Usage
=====

Basic usage
-----------

The easiest way to use chardet is with the ``detect`` function.


Example: Using the ``detect`` function
--------------------------------------

The ``detect`` function takes a byte string and returns a dictionary
containing the auto-detected character encoding, a confidence level
from ``0`` to ``1``, and the detected language.

.. code:: python

    >>> import chardet
    >>> chardet.detect('Strauß und Müller über Änderungen'.encode('windows-1252'))
    {'encoding': 'WINDOWS-1252', 'confidence': 0.6316251912431836, 'language': 'German'}

The result dictionary always contains three keys:

- ``encoding``: the detected encoding name (or ``None`` if detection failed)
- ``confidence``: a float from ``0`` to ``1``
- ``language``: the detected language (or ``''`` if not applicable)
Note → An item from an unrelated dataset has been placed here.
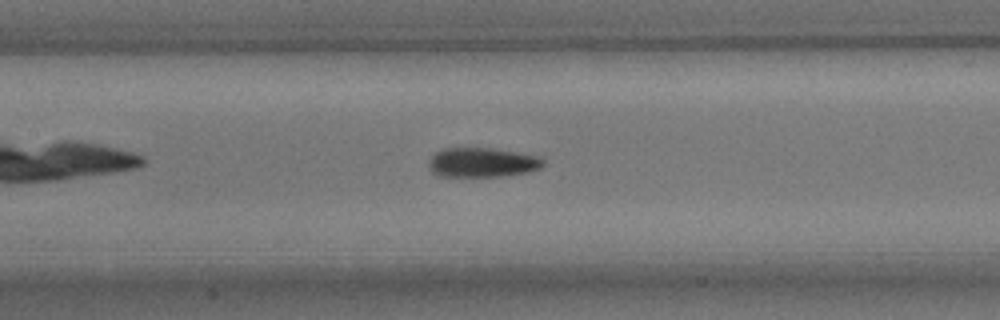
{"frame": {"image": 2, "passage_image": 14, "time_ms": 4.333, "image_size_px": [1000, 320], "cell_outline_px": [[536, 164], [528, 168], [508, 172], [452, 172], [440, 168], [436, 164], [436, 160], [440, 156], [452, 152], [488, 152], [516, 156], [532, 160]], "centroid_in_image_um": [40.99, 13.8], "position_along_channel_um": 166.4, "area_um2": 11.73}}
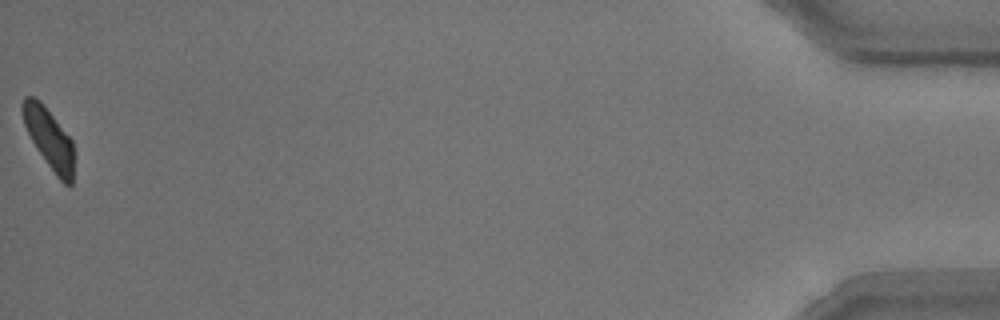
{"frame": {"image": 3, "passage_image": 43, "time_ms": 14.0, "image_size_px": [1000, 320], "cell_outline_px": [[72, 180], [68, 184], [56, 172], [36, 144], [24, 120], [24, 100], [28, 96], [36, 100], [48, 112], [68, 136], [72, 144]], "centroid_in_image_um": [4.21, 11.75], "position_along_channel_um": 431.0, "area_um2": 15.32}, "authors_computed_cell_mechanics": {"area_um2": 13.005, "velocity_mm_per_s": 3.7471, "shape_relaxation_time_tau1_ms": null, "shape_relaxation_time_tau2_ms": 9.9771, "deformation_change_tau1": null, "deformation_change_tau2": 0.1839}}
Controlling how much data to process
-------------------------------------

By default, ``detect()`` reads up to 200 KB of input in 64 KB chunks.
You can tune this with the ``max_bytes`` and ``chunk_size`` parameters:

.. code:: python

    import chardet

    # Process at most 50 KB, feeding 8 KB at a time internally
    result = chardet.detect(data, max_bytes=50_000, chunk_size=8192)

These parameters also apply to ``detect_all``.


Filtering by encoding era
--------------------------

By default, ``detect()`` only considers modern web encodings (UTF-8,
Windows-125x, CJK multi-byte, etc.). If you're working with legacy data,
you can expand the search using the ``encoding_era`` parameter:

.. code:: python

    from chardet import detect
    from chardet.enums import EncodingEra

    # Default: only modern web encodings
    result = detect(data)

    # Include all encoding eras
    result = detect(data, encoding_era=EncodingEra.ALL)

    # Only consider DOS-era encodings
    result = detect(data, encoding_era=EncodingEra.DOS)

    # Combine specific eras
    result = detect(data, encoding_era=EncodingEra.MODERN_WEB | EncodingEra.LEGACY_ISO)

See :doc:`supported-encodings` for which encodings belong to each era.


Getting all candidates with ``detect_all``
------------------------------------------

If you want to see all candidate encodings rather than just the best
guess, use ``detect_all``:

.. code:: python

    >>> import chardet
    >>> chardet.detect_all('Strauß und Müller über Änderungen'.encode('windows-1252'))[:3]
    [{'encoding': 'WINDOWS-1252', 'confidence': 0.6316251912431836, 'language': 'German'},
     {'encoding': 'WINDOWS-1250', 'confidence': 0.5220501710295528, 'language': 'Czech'},
     {'encoding': 'WINDOWS-1257', 'confidence': 0.5197657012389119, 'language': 'Estonian'}]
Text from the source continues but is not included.